After the OOPS, the lpfc driver reported many errors: "SCSI layer issued abort
When attempting to access the system in the morning, it was unresponsive. We
could not log on the console, nor could we log in remotely via SSH.
Version-Release number of selected component (if applicable):
At least once
Steps to Reproduce:
1. Perform I/O stress test against 16 partitions over an Emulex 1050 adapter.
2. Each of eight disks contained two partitions - one formatted as ext2, the
3. The root partition was in an LVM on a SCSI disk attached to an LSI320 raid
OOPS in kjournald
Created attachment 110798 [details]
"messages" file containing the OOPS in kjournald (line 582)
What IO stress was being used in this case?
The stress test performs file reads and writes to the filesystems described.
Various block sizes (64K, 32K, and 4K) are used.
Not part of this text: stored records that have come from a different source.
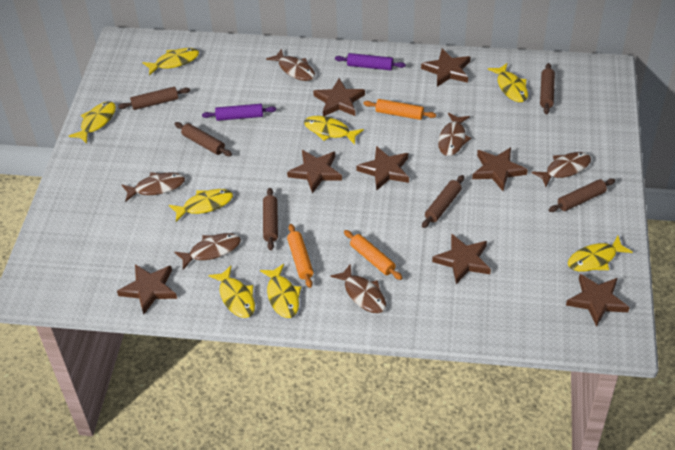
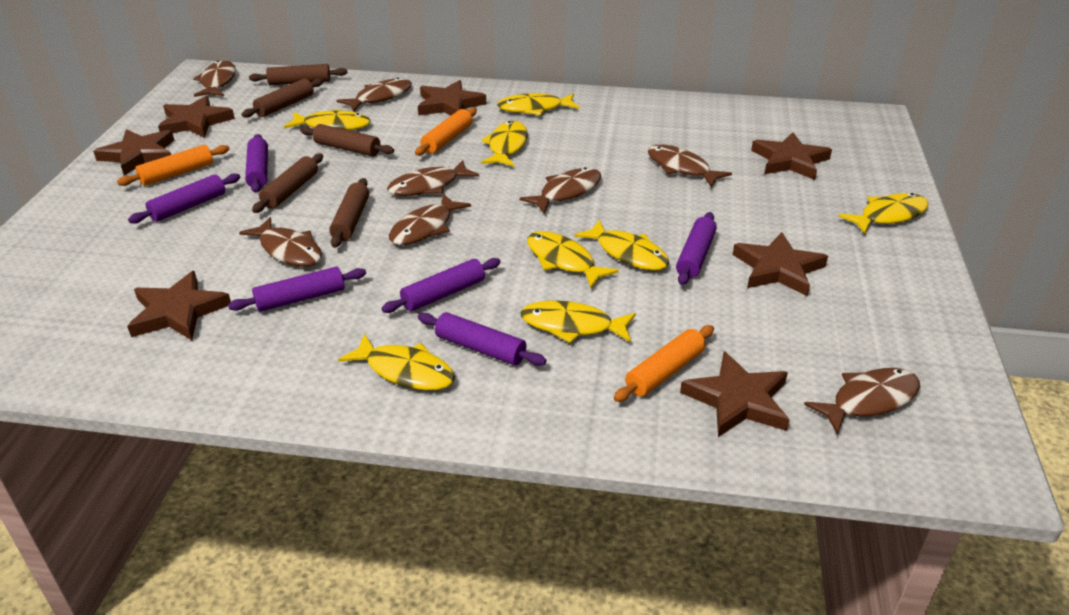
brown fish: [122,172,185,202] [175,233,241,270] [266,49,315,81] [330,264,386,313] [438,113,471,156] [532,152,591,187] = 6 -> [193,61,236,97] [239,217,322,267] [337,78,412,112] [387,160,479,196] [389,194,471,245] [520,167,601,214] [648,145,732,187] [804,368,920,435] = 8
brown rolling pin: [118,87,190,110] [175,122,232,156] [263,188,278,251] [422,175,464,228] [540,63,555,114] [549,178,615,212] = 6 -> [242,78,323,118] [249,64,347,85] [252,154,323,213] [300,124,394,156] [329,178,369,248] = 5
brown star: [117,264,177,314] [287,150,342,193] [313,78,365,116] [356,146,409,191] [421,49,471,87] [432,234,491,284] [472,147,528,191] [566,274,630,327] = 8 -> [93,129,174,176] [127,271,231,340] [158,96,235,138] [418,80,486,116] [680,351,790,437] [733,232,828,296] [751,132,832,180] = 7
purple rolling pin: [202,104,276,121] [335,53,406,70] = 2 -> [128,174,240,223] [228,267,366,312] [245,134,268,193] [381,258,501,313] [418,312,547,366] [676,212,717,285] = 6

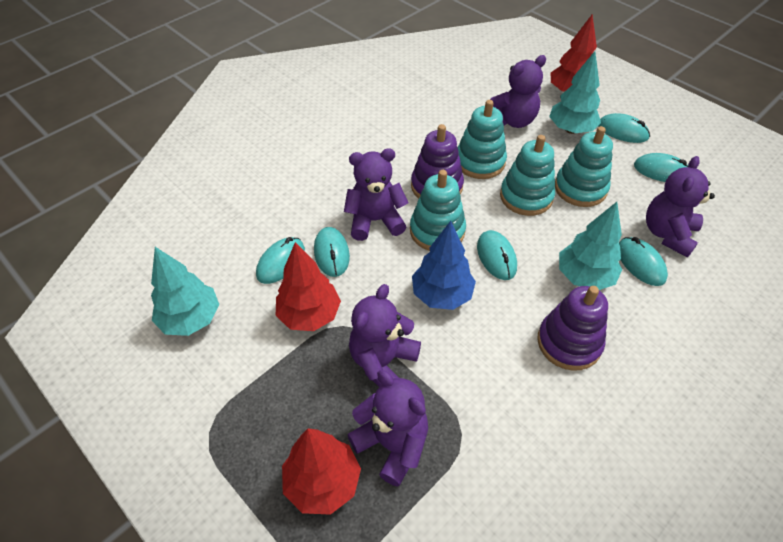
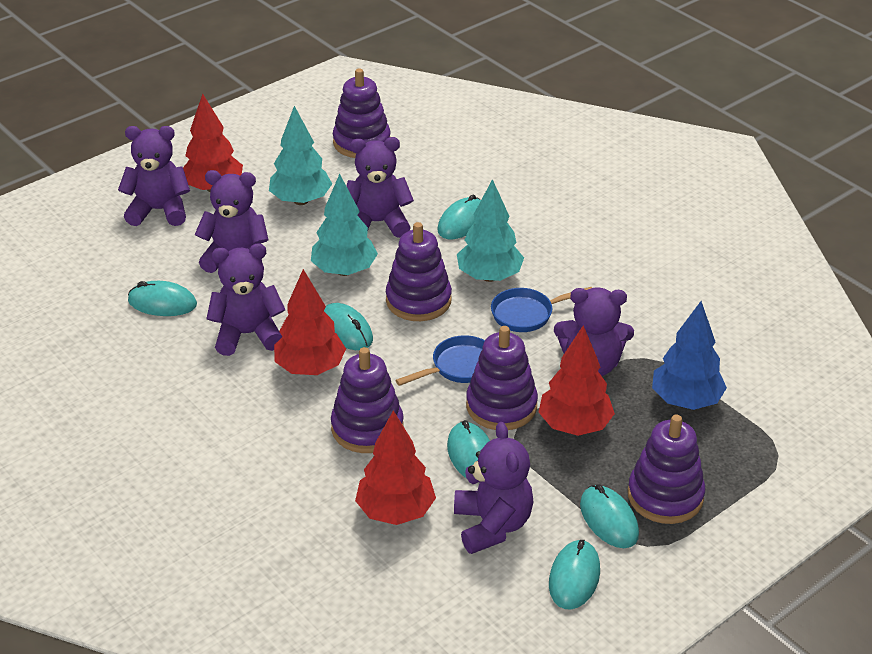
blue pan: none = 0 -> [395,335,485,386] [491,287,592,332] = 2
purple stacking toy: [411,124,464,199] [537,286,608,371] = 2 -> [331,347,403,453] [333,69,391,158] [386,222,452,321] [466,326,538,430] [628,415,705,524] = 5
purple teddy bear: [344,148,408,241] [347,370,428,487] [349,284,421,387] [490,55,546,128] [646,156,715,258] = 5 -> [118,126,190,226] [195,170,269,273] [206,244,285,356] [347,137,414,238] [454,422,534,554] [554,287,634,376] = 6
red tree: [276,242,341,331] [282,428,361,515] [551,15,597,92] = 3 -> [183,94,243,192] [274,269,346,375] [355,410,436,525] [539,325,615,436] = 4
turquoise stacking toy: [410,170,466,251] [458,100,507,179] [500,135,555,216] [555,126,613,207] = 4 -> none = 0

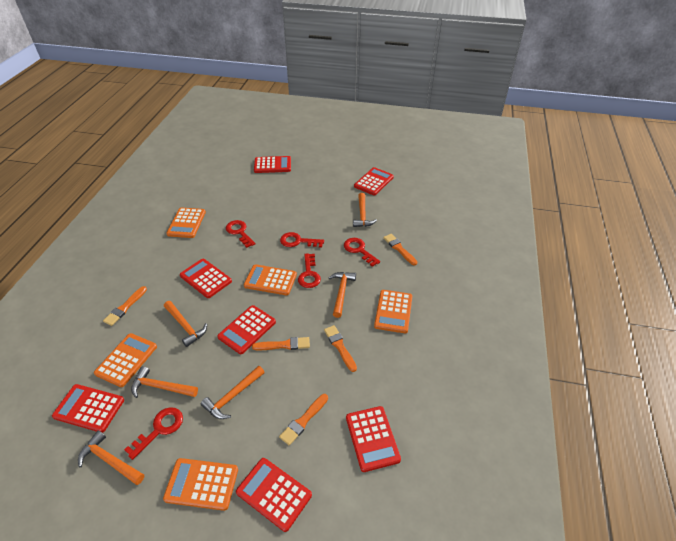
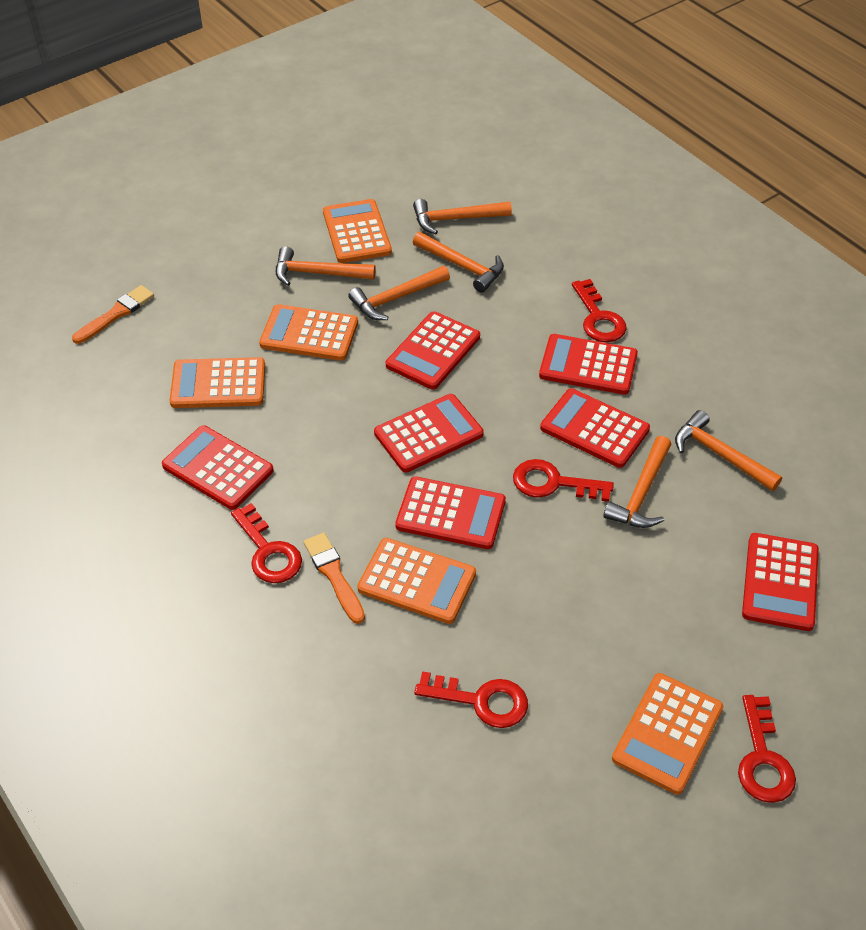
orange brush: [103,286,147,326] [252,337,310,350] [279,394,328,445] [324,325,357,372] [383,234,417,265] = 5 -> [72,285,154,344] [304,533,365,624] = 2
Created attachment 112107 [details]
We are seeing these errors when performing I/O stress via any of our 3 Emulex
adapters (9802, 1050 and 10000).
Created attachment 112125 [details]
Patch to fix race in journal_unmap_buffer()
This patch fixes a race condition between journal_unmap_buffer() and
journal_commit_transaction(). It involves journal_put_journal_head() being
called without any locking, and thus hitting a small window in kjournald where
the buffer's b_transaction can be temporarily NULL. If that triggers, the
journal_unmap_buffer() ends up throwing away the journal_head that is still in
use by journal_commit_transaction.
This patch has fixed several "oops in kjournald" footprints in testing, and has
been committed for RHEL4 U1.
*** Bug 145790 has been marked as a duplicate of this bug. ***
*** Bug 147443 has been marked as a duplicate of this bug. ***
*** Bug 150590 has been marked as a duplicate of this bug. ***
Thank you for the patch. We will test it this weekend. I'm told our error is
usually seen within 8-14 hours of running.
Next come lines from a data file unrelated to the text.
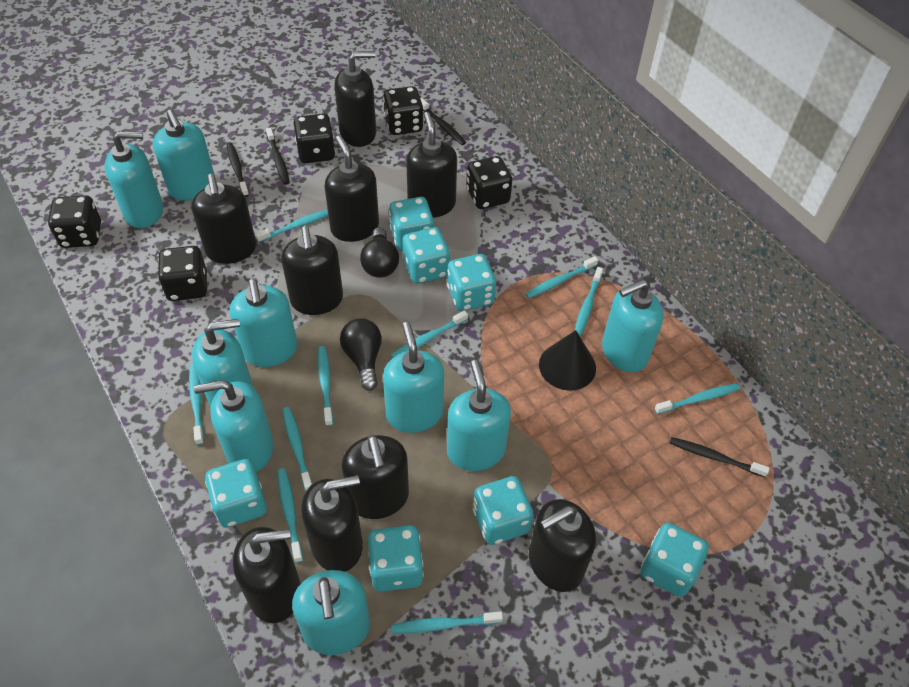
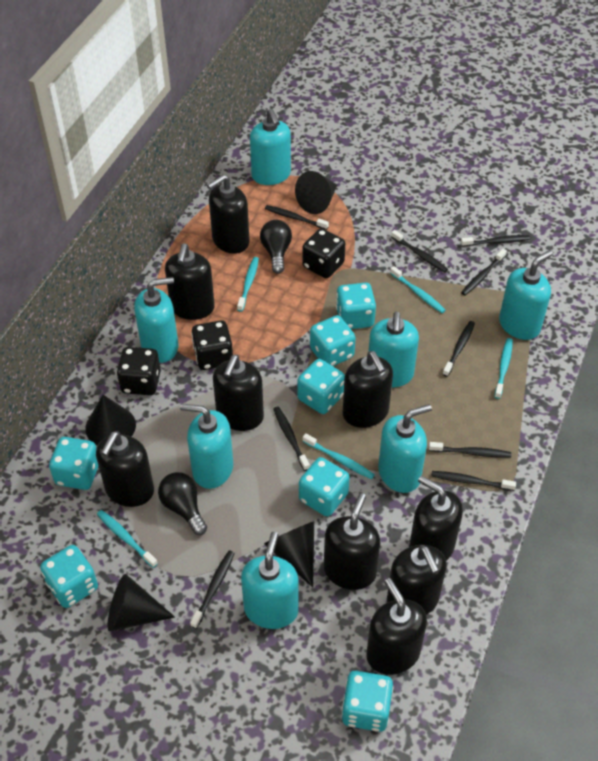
black cone: [539,330,596,391] = 1 -> [85,395,136,446] [107,574,175,631] [264,521,314,587] [295,171,337,214] = 4
black dice: [48,195,101,248] [158,246,207,301] [294,114,335,163] [383,86,423,135] [467,156,512,209] = 5 -> [117,347,161,395] [191,320,233,370] [302,229,345,278] = 3
black toothbrush: [227,143,249,197] [266,127,290,184] [420,98,466,145] [670,437,770,477] = 4 -> [190,551,235,629] [265,205,329,230] [273,406,310,471] [391,230,448,272] [429,442,511,458] [431,471,516,491] [443,321,475,377] [461,235,530,247] [461,249,507,296] = 9
turquoise soap dispenser: [105,131,163,228] [153,109,216,201] [192,319,254,407] [194,380,274,472] [230,279,297,367] [292,570,370,655] [383,322,444,433] [447,360,511,471] [602,279,664,372] = 9 -> [134,277,178,363] [180,403,233,489] [241,532,299,629] [250,109,291,185] [368,311,419,387] [378,404,432,493] [499,250,553,340] = 7
turquoise toothbrush: [189,364,204,445] [255,209,328,242] [277,468,303,563] [282,407,312,491] [318,346,333,426] [391,310,468,358] [392,612,503,633] [525,256,598,298] [575,267,603,337] [654,383,740,414] = 10 -> [97,510,158,568] [237,257,259,312] [302,433,375,479] [390,266,446,313] [494,338,513,399] = 5

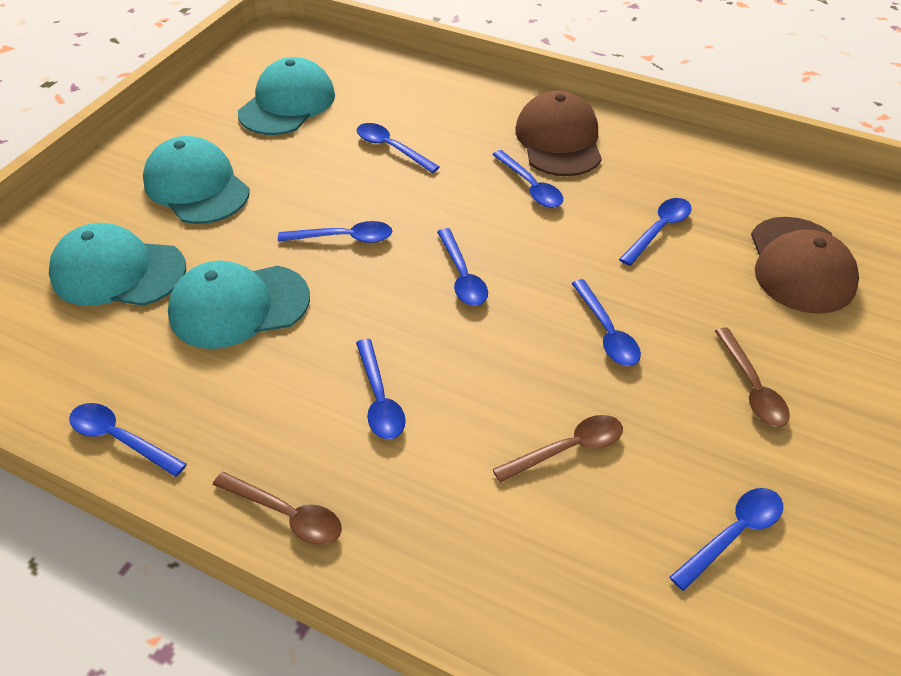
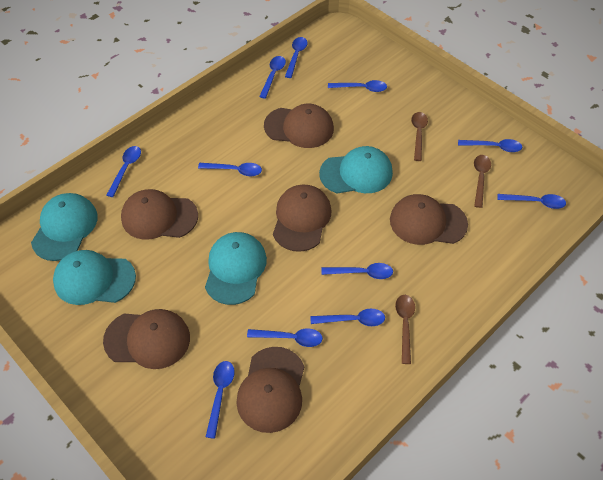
blue spoon: [69,403,187,477] [278,221,392,243] [356,339,406,439] [357,123,440,173] [437,228,488,306] [492,150,563,208] [571,279,641,366] [619,198,692,266] [669,488,783,591] = 9 -> [107,146,141,197] [198,163,262,176] [206,361,235,439] [247,329,323,347] [259,56,286,99] [285,37,308,78] [311,309,385,326] [321,263,393,279] [328,80,387,92] [458,139,522,152] [498,194,566,209] = 11
brown cap: [515,90,602,176] [751,217,859,314] = 2 -> [103,309,190,369] [121,189,198,240] [236,347,304,433] [264,104,334,148] [273,184,332,252] [390,194,468,245] = 6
The patch appears to work great. We have not seen the kjournald errors while
running with the patched kernel. Unisys will open an Issue Tracker item in
hopes of getting a "hotfix" kernel to release to customers.
I am personally not sure of what steps need to be taken to do that, but
none-the-less the Issue Tracker item will be our first step.
This patch was committed on March 5th 2005...closing...